Which made him wonder about something that hadn’t occurred to him last night. “Why were you wearing that?”
She blushed. Shrugged. Fiddled with the coffee cup.
He waited, a patient predator.
“I was reading a story and when the woman wore something like this, the man . . .” Another shrug. More fiddling.
He tried to remember what she’d been reading lately, but couldn’t recall a title. “Maybe I should read that book to get a few ideas.”
“You don’t need any ideas.”
He was pretty sure that was a compliment.
Since he was feeling easier and the food was there in front of him, he ate some more.
“Will you wear it again?”
“To spend the night in this room or the other bedroom?” Jaenelle asked softly.
“Both,” he answered, just as softly.
A slow, mischievous smile. “Instead of negotiating about which bed to use, maybe we should just flip a coin to see who gets to be on top.”
Last night he’d dominated, possessed, kept her under his body and under his control.

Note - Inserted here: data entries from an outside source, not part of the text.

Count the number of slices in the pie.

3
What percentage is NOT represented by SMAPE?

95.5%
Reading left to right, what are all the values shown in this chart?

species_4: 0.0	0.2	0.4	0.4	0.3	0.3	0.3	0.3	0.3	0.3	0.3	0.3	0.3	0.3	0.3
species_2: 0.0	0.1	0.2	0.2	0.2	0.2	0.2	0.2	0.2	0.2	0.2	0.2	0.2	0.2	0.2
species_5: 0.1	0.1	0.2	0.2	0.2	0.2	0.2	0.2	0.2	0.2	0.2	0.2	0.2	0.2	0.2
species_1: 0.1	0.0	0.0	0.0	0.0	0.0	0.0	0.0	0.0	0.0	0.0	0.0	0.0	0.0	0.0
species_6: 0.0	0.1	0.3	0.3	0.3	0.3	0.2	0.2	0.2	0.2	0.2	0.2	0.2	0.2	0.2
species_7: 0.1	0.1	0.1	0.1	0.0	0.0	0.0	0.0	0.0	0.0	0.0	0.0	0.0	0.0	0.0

Now he had a sudden image of her riding him, her body a teasing shadow covered by the shift, her legs sheathed in those sheer white stockings, his fingers moving up her legs to the damp skin above the stockings, moving up to the wet heat that sheathed him.
That image stayed in his mind, but the tone changed, becoming a dark, spicy thrill when she realized she wasn’t the one in control, that he was still . . .
He jerked back, snarling, as fingers snapped in front of his face.
Jaenelle stared at him. “I don’t know where your brain went just now, but, Mother Night, Daemon, judging by the way your eyes glazed, we don’t have time for whatever you were thinking.”
They had all the time they wanted. Who would dare interrupt them?
“I’m going to Dharo today, remember?”
Leave? She was going to leave?
“Daemon. You have a guest, remember?”
Theran. Stranger. Male. Rival.
“Daemon.”
Her hand clamped over his wrist. Physically, he could break the hold without effort. But her touch, her will, was the only chain strong enough to keep him leashed.
He shifted on the bed, trying to find a comfortable position, trying not to snarl at her for denying him the right to eliminate a rival.